Il évoque ensuite l’aspect légal et statistique, notamment le nombre de jugements renversés. «S’il n’y avait pas le Privy Council, on n’aurait pas trouvé ces différences.» Enfin, Maneesh Gobin évoque sa spécificité. Bien que basé en Angleterre et composé de juges britanniques, c’est la loi mauricienne qui est appliquée. «En fait, il s’agit d’une cour mauricienne qui se fonde sur nos lois à 100 %», affirme-t-il.

Quelles sont les alternatives ?

L’«opinion paper» sur la réforme du judiciaire, daté de juin 2018 et publié par la Law Reform Commission, recommande que la Cour suprême soit dotée d’une cour d’appel et d’une Haute Cour. «La Haute Cour devrait être constituée de six divisions, soit criminelle, familiale, commerciale, civile, médiation (pre-trial) et d’appel. Elle devrait être une cour de première instance et entendre des appels des subordinate courts, comme cela se fait à Singapour», peut-on lire dans ce document. La mesure figurait aussi au programme gouvernemental 2015-2019. Rappelons aussi que certaines sections du rapport Sachs s’alignaient également sur la réforme de la structure et du fonctionnement du système judiciaire. Une cour d’appel locale fonctionnerait-elle à Maurice ? «Moi, je suis pour le maintien du Conseil privé. Indépendamment de ce dernier, il nous faut une cour d’appel distincte de la Cour suprême. En d’autres mots, le fait d’avoir une cour d’appel ne veut pas forcément dire qu’on ne fera plus appel au Conseil privé», renchérit Reza Uteem. D’autres membres de la profession juridique demeurent sceptiques sur l’abolition du «Privy Council». Les optimistes privilégient le recours à une cour d’appel locale plutôt qu’étrangère, d’autant que le pays «ne manque pas d’éléments compétents».
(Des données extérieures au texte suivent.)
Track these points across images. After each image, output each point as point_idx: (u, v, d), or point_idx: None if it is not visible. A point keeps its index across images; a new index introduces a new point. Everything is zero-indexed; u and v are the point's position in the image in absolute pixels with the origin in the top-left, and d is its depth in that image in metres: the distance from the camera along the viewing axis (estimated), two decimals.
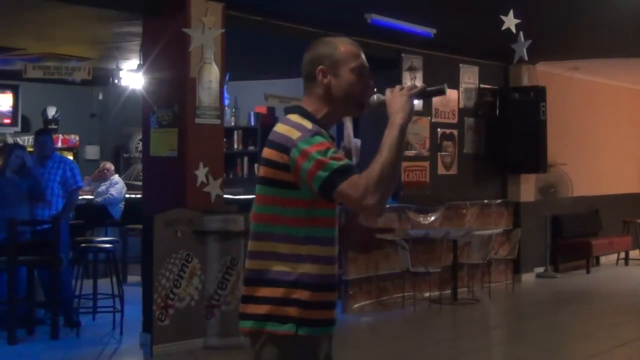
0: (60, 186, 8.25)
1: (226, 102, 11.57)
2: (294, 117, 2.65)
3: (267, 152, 2.64)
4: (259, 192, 2.67)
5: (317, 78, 2.69)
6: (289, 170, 2.56)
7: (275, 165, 2.59)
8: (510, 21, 7.03)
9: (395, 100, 2.64)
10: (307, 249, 2.60)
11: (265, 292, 2.61)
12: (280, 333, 2.59)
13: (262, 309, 2.61)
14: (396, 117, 2.61)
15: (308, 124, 2.61)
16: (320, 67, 2.68)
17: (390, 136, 2.58)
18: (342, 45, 2.72)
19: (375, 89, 2.79)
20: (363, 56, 2.75)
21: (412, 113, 2.63)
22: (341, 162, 2.53)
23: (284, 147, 2.57)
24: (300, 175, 2.54)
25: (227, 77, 10.83)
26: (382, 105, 2.70)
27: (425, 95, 2.72)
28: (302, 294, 2.58)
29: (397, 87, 2.68)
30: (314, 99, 2.71)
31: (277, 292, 2.60)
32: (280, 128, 2.64)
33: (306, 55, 2.74)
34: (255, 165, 11.80)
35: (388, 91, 2.69)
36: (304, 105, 2.71)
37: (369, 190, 2.48)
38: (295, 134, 2.57)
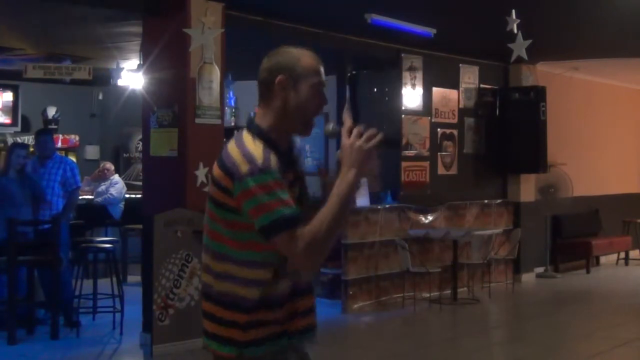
0: (60, 186, 8.26)
1: (232, 102, 11.59)
2: (248, 141, 2.55)
3: (216, 171, 2.56)
4: (208, 206, 2.61)
5: (275, 88, 2.59)
6: (231, 196, 2.49)
7: (221, 187, 2.53)
8: (512, 22, 7.04)
9: (350, 151, 2.49)
10: (246, 272, 2.55)
11: (212, 309, 2.60)
12: (223, 355, 2.58)
13: (209, 327, 2.61)
14: (348, 173, 2.47)
15: (259, 156, 2.48)
16: (280, 77, 2.58)
17: (339, 191, 2.46)
18: (305, 59, 2.62)
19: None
20: (323, 72, 2.65)
21: (366, 168, 2.50)
22: (286, 211, 2.43)
23: (231, 173, 2.49)
24: (242, 207, 2.47)
25: (230, 77, 10.88)
26: (335, 135, 2.61)
27: (382, 146, 2.55)
28: (240, 317, 2.54)
29: (355, 132, 2.52)
30: (269, 111, 2.61)
31: (220, 312, 2.58)
32: (232, 150, 2.54)
33: (265, 62, 2.64)
34: None
35: (344, 134, 2.53)
36: (259, 119, 2.62)
37: (308, 249, 2.41)
38: (244, 166, 2.46)
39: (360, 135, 2.52)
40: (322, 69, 2.65)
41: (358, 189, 2.52)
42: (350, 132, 2.54)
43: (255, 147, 2.52)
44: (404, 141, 10.10)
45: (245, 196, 2.45)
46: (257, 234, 2.47)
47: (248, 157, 2.48)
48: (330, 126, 2.67)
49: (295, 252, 2.43)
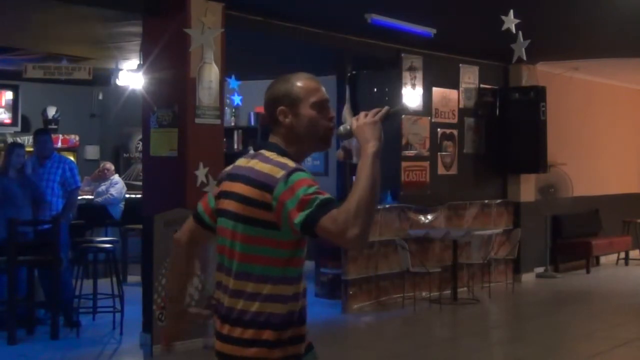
0: (60, 186, 8.26)
1: (235, 102, 11.58)
2: (273, 156, 2.61)
3: (246, 190, 2.57)
4: (242, 231, 2.60)
5: (279, 119, 2.66)
6: (270, 210, 2.51)
7: (257, 204, 2.54)
8: (510, 21, 7.03)
9: (362, 129, 2.58)
10: (279, 288, 2.57)
11: (243, 333, 2.59)
12: None
13: (239, 352, 2.60)
14: (367, 147, 2.55)
15: (290, 162, 2.57)
16: (280, 108, 2.65)
17: (364, 166, 2.51)
18: (300, 81, 2.68)
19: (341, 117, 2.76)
20: (322, 89, 2.70)
21: (381, 138, 2.58)
22: (323, 197, 2.47)
23: (267, 185, 2.52)
24: (282, 214, 2.49)
25: (233, 77, 10.88)
26: (350, 135, 2.66)
27: (389, 116, 2.66)
28: (268, 335, 2.55)
29: (362, 115, 2.63)
30: (279, 138, 2.67)
31: (242, 332, 2.58)
32: (261, 167, 2.58)
33: (265, 96, 2.71)
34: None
35: (353, 120, 2.63)
36: (276, 142, 2.68)
37: (349, 223, 2.40)
38: (278, 172, 2.52)
39: (365, 115, 2.63)
40: (319, 86, 2.70)
41: (379, 158, 2.57)
42: (357, 120, 2.64)
43: (282, 158, 2.59)
44: (403, 141, 10.10)
45: (286, 196, 2.47)
46: (300, 230, 2.46)
47: (280, 165, 2.55)
48: (342, 128, 2.71)
49: (337, 231, 2.41)
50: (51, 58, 10.02)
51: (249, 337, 2.57)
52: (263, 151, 2.66)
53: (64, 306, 7.85)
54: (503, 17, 6.97)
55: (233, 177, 2.66)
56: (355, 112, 10.24)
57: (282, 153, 2.63)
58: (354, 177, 10.33)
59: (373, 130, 2.58)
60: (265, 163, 2.59)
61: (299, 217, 2.45)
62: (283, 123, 2.66)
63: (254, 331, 2.57)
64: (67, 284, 7.97)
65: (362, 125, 2.59)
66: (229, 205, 2.63)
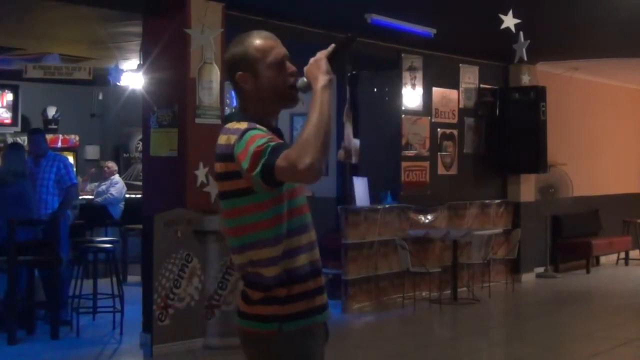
0: (55, 184, 8.24)
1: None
2: (231, 124, 2.62)
3: (217, 167, 2.61)
4: (223, 207, 2.64)
5: (239, 85, 2.65)
6: (240, 177, 2.53)
7: (226, 176, 2.57)
8: (509, 20, 7.03)
9: (310, 70, 2.57)
10: (277, 249, 2.58)
11: (252, 294, 2.63)
12: (264, 332, 2.60)
13: (251, 310, 2.64)
14: (317, 82, 2.52)
15: (243, 125, 2.57)
16: (239, 74, 2.63)
17: (315, 101, 2.49)
18: (254, 42, 2.65)
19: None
20: (279, 46, 2.68)
21: (330, 73, 2.55)
22: (274, 143, 2.47)
23: (227, 155, 2.54)
24: (242, 167, 2.50)
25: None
26: (308, 88, 2.62)
27: (338, 51, 2.63)
28: (280, 292, 2.58)
29: (311, 59, 2.60)
30: (245, 103, 2.67)
31: (253, 293, 2.62)
32: (221, 139, 2.61)
33: (224, 58, 2.73)
34: None
35: (305, 68, 2.60)
36: (239, 110, 2.69)
37: (300, 155, 2.39)
38: (233, 138, 2.53)
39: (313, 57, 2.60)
40: (275, 43, 2.68)
41: (330, 92, 2.54)
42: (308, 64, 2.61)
43: (239, 124, 2.59)
44: (403, 141, 10.10)
45: (243, 154, 2.48)
46: (262, 183, 2.47)
47: (234, 131, 2.56)
48: (300, 81, 2.65)
49: (289, 164, 2.40)
50: (51, 57, 10.02)
51: (262, 297, 2.60)
52: (227, 123, 2.66)
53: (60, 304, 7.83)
54: (502, 16, 6.97)
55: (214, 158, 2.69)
56: (354, 112, 10.25)
57: (242, 118, 2.62)
58: (354, 177, 10.33)
59: (319, 66, 2.55)
60: (224, 134, 2.60)
61: (256, 169, 2.45)
62: (245, 89, 2.64)
63: (264, 291, 2.60)
64: (64, 282, 7.96)
65: (309, 67, 2.58)
66: (217, 185, 2.67)
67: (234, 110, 2.72)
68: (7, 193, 7.67)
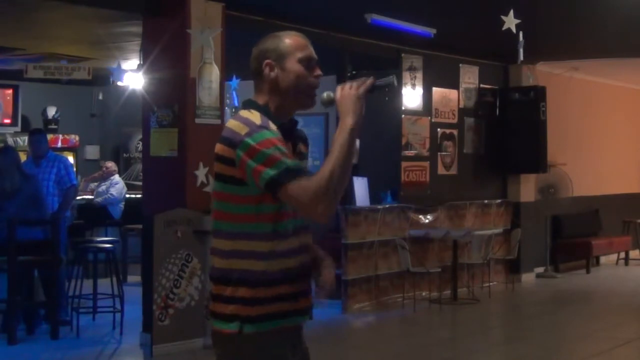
0: (55, 185, 8.25)
1: (236, 102, 11.58)
2: (245, 113, 2.61)
3: (217, 147, 2.60)
4: (214, 188, 2.66)
5: (264, 72, 2.64)
6: (234, 166, 2.53)
7: (224, 160, 2.56)
8: (510, 21, 7.04)
9: (344, 101, 2.56)
10: (251, 244, 2.57)
11: (218, 289, 2.62)
12: (226, 332, 2.59)
13: (215, 307, 2.63)
14: (346, 120, 2.52)
15: (257, 119, 2.55)
16: (267, 61, 2.64)
17: (340, 139, 2.49)
18: (288, 38, 2.67)
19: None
20: (311, 48, 2.70)
21: (362, 114, 2.55)
22: (290, 162, 2.47)
23: (231, 141, 2.53)
24: (246, 171, 2.50)
25: (235, 79, 10.86)
26: (332, 103, 2.63)
27: (374, 90, 2.64)
28: (244, 292, 2.56)
29: (347, 85, 2.60)
30: (263, 94, 2.66)
31: (225, 290, 2.59)
32: (230, 123, 2.60)
33: (253, 50, 2.70)
34: None
35: (338, 89, 2.60)
36: (256, 99, 2.68)
37: (319, 195, 2.42)
38: (243, 129, 2.52)
39: (350, 86, 2.59)
40: (308, 45, 2.69)
41: (358, 136, 2.55)
42: (342, 89, 2.61)
43: (251, 114, 2.58)
44: (403, 141, 10.10)
45: (248, 155, 2.48)
46: (264, 189, 2.48)
47: (245, 122, 2.55)
48: (325, 95, 2.67)
49: (303, 200, 2.44)
50: (51, 58, 10.02)
51: (228, 294, 2.58)
52: (240, 110, 2.66)
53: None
54: (503, 17, 6.97)
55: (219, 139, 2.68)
56: None
57: (256, 108, 2.62)
58: (354, 178, 10.31)
59: (355, 104, 2.55)
60: (235, 120, 2.60)
61: (264, 175, 2.45)
62: (268, 76, 2.64)
63: (231, 288, 2.58)
64: (61, 283, 7.95)
65: (345, 96, 2.56)
66: (214, 166, 2.66)
67: (247, 100, 2.69)
68: (17, 195, 7.68)
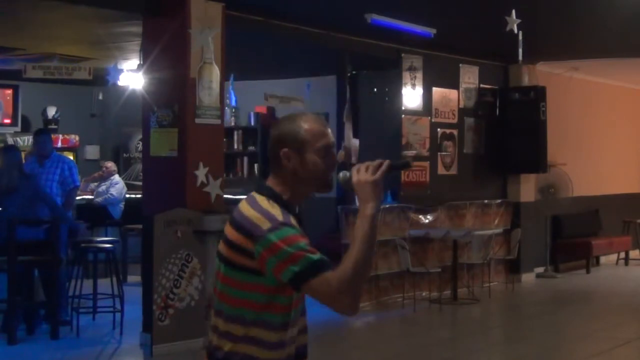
0: (58, 185, 8.26)
1: (234, 102, 11.58)
2: (263, 202, 2.54)
3: (230, 233, 2.53)
4: (219, 268, 2.58)
5: (282, 162, 2.59)
6: (252, 258, 2.47)
7: (236, 248, 2.51)
8: (512, 22, 7.04)
9: (363, 187, 2.52)
10: (261, 333, 2.53)
11: None
12: None
13: None
14: (366, 208, 2.49)
15: (279, 214, 2.50)
16: (284, 150, 2.57)
17: (362, 229, 2.46)
18: (307, 125, 2.59)
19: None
20: (329, 133, 2.63)
21: (381, 198, 2.52)
22: (315, 257, 2.43)
23: (250, 234, 2.47)
24: (266, 266, 2.46)
25: (232, 78, 10.87)
26: (349, 184, 2.58)
27: (391, 172, 2.58)
28: None
29: (362, 168, 2.54)
30: (279, 180, 2.60)
31: None
32: (247, 211, 2.53)
33: (272, 131, 2.64)
34: (256, 166, 11.82)
35: (354, 172, 2.55)
36: (271, 183, 2.62)
37: (342, 290, 2.39)
38: (265, 224, 2.45)
39: (367, 168, 2.54)
40: (325, 130, 2.63)
41: (378, 219, 2.52)
42: (357, 171, 2.55)
43: (272, 207, 2.52)
44: (403, 141, 10.10)
45: (270, 252, 2.43)
46: (287, 284, 2.44)
47: (267, 215, 2.48)
48: (341, 175, 2.63)
49: (329, 294, 2.41)
50: (51, 58, 10.01)
51: None
52: (254, 193, 2.60)
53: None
54: (507, 18, 6.97)
55: (229, 219, 2.61)
56: (354, 112, 10.26)
57: (274, 197, 2.57)
58: None
59: (374, 190, 2.51)
60: (253, 209, 2.53)
61: (286, 272, 2.42)
62: (286, 166, 2.59)
63: None
64: (62, 283, 7.96)
65: (363, 183, 2.52)
66: (220, 246, 2.60)
67: (264, 186, 2.62)
68: (18, 194, 7.69)
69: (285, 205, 2.55)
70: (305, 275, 2.40)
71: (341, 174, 2.63)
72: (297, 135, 2.57)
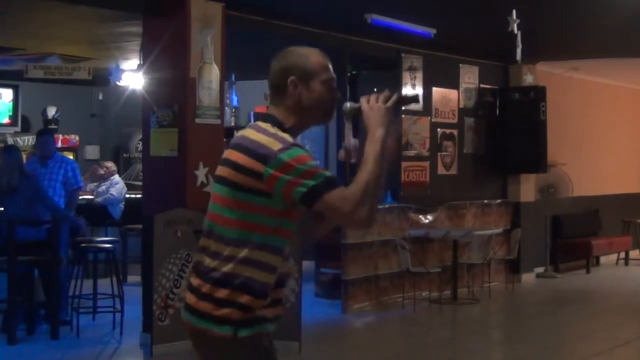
0: (62, 186, 8.27)
1: (235, 102, 11.58)
2: (268, 127, 2.63)
3: (237, 157, 2.59)
4: (219, 192, 2.64)
5: (288, 89, 2.68)
6: (261, 179, 2.54)
7: (244, 170, 2.56)
8: (513, 22, 7.04)
9: (373, 114, 2.65)
10: (266, 256, 2.60)
11: (211, 290, 2.60)
12: (219, 335, 2.58)
13: (204, 307, 2.60)
14: (376, 132, 2.62)
15: (287, 136, 2.60)
16: (292, 78, 2.67)
17: (372, 149, 2.60)
18: (313, 57, 2.73)
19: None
20: (331, 68, 2.76)
21: (390, 124, 2.65)
22: (328, 173, 2.54)
23: (261, 155, 2.54)
24: (275, 185, 2.52)
25: (234, 78, 10.86)
26: (355, 113, 2.72)
27: (400, 104, 2.74)
28: (244, 298, 2.57)
29: (372, 98, 2.68)
30: (282, 109, 2.70)
31: (221, 292, 2.58)
32: (254, 135, 2.61)
33: (275, 64, 2.73)
34: None
35: (363, 101, 2.69)
36: (274, 114, 2.70)
37: (359, 202, 2.50)
38: (275, 145, 2.54)
39: (377, 98, 2.68)
40: (329, 65, 2.75)
41: (388, 148, 2.64)
42: (367, 101, 2.69)
43: (282, 133, 2.62)
44: (403, 141, 10.10)
45: (281, 171, 2.51)
46: (299, 201, 2.52)
47: (277, 138, 2.58)
48: (348, 105, 2.77)
49: (347, 209, 2.51)
50: (51, 58, 10.02)
51: (223, 297, 2.57)
52: (258, 122, 2.68)
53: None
54: (509, 18, 6.97)
55: (231, 146, 2.68)
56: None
57: (278, 125, 2.65)
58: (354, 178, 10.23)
59: (383, 117, 2.65)
60: (261, 133, 2.61)
61: (300, 187, 2.50)
62: (291, 93, 2.68)
63: (228, 292, 2.57)
64: (62, 283, 7.96)
65: (373, 109, 2.66)
66: (222, 171, 2.65)
67: (266, 115, 2.71)
68: (18, 195, 7.68)
69: (287, 131, 2.64)
70: (320, 189, 2.50)
71: (348, 104, 2.77)
72: (305, 66, 2.70)
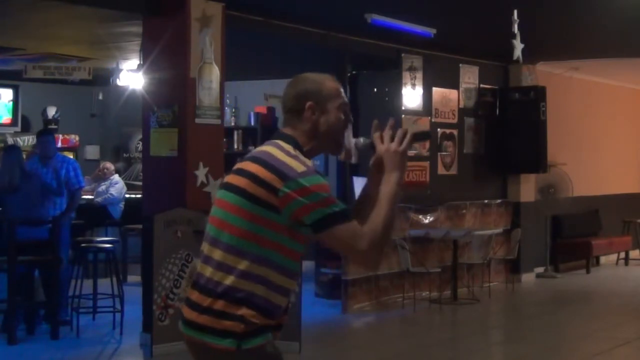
0: (63, 186, 8.25)
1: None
2: (290, 148, 2.64)
3: (257, 170, 2.58)
4: (225, 198, 2.65)
5: (305, 114, 2.70)
6: (276, 195, 2.54)
7: (265, 184, 2.56)
8: (515, 22, 7.05)
9: (390, 158, 2.69)
10: (277, 277, 2.60)
11: (211, 302, 2.60)
12: (221, 347, 2.57)
13: (202, 320, 2.60)
14: (392, 175, 2.66)
15: (309, 162, 2.63)
16: (309, 103, 2.70)
17: (388, 192, 2.63)
18: (328, 82, 2.75)
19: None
20: (344, 93, 2.80)
21: (405, 168, 2.70)
22: (342, 205, 2.55)
23: (283, 174, 2.54)
24: (289, 204, 2.52)
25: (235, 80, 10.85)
26: (368, 148, 2.75)
27: (414, 142, 2.76)
28: (247, 312, 2.56)
29: (386, 136, 2.71)
30: (299, 132, 2.71)
31: (222, 306, 2.58)
32: (277, 153, 2.61)
33: (290, 90, 2.75)
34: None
35: (376, 139, 2.72)
36: (294, 136, 2.71)
37: (374, 243, 2.54)
38: (298, 167, 2.56)
39: (392, 138, 2.71)
40: (342, 90, 2.79)
41: (402, 188, 2.68)
42: (381, 138, 2.73)
43: (300, 155, 2.64)
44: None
45: (299, 194, 2.51)
46: (309, 226, 2.53)
47: (299, 160, 2.60)
48: (361, 140, 2.81)
49: (358, 248, 2.54)
50: (51, 58, 10.02)
51: (224, 310, 2.56)
52: (279, 141, 2.68)
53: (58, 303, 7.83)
54: (513, 19, 6.98)
55: (248, 158, 2.68)
56: (354, 113, 10.22)
57: (299, 148, 2.67)
58: (354, 177, 10.31)
59: (401, 160, 2.69)
60: (284, 153, 2.61)
61: (315, 213, 2.51)
62: (308, 118, 2.71)
63: (230, 305, 2.56)
64: (63, 283, 7.96)
65: (391, 153, 2.69)
66: (237, 180, 2.64)
67: (287, 136, 2.73)
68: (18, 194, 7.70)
69: (306, 157, 2.67)
70: (335, 219, 2.52)
71: (362, 139, 2.81)
72: (322, 91, 2.73)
Deux options peuvent être envisagées : une cour gérée par des juges mauriciens ou par des homologues étrangers : «La meilleure option serait une cour d’appel avec des juges mauriciens qui connaissent bien le contexte», avance notre source. En revanche, ajoute notre interlocuteur, si l’on fait appel à des juges du Commonwealth, plusieurs ne parlent pas le français. Idem pour des juges francophones qui ne parlent pas toujours l’anglais et ne connaissent pas le droit mauricien. Parallèlement, les juges siégeant au «Privy Council» sont haut placés et bénéficient d’une longue expérience couplée au bilinguisme : «De plus, à force d’écouter les cas locaux, ces juges ont acquis une meilleure maîtrise de la jurisprudence mauricienne qu’ils doivent appliquer.» Nous avons sollicité d’autres spécialistes du judiciaire mais sans succès.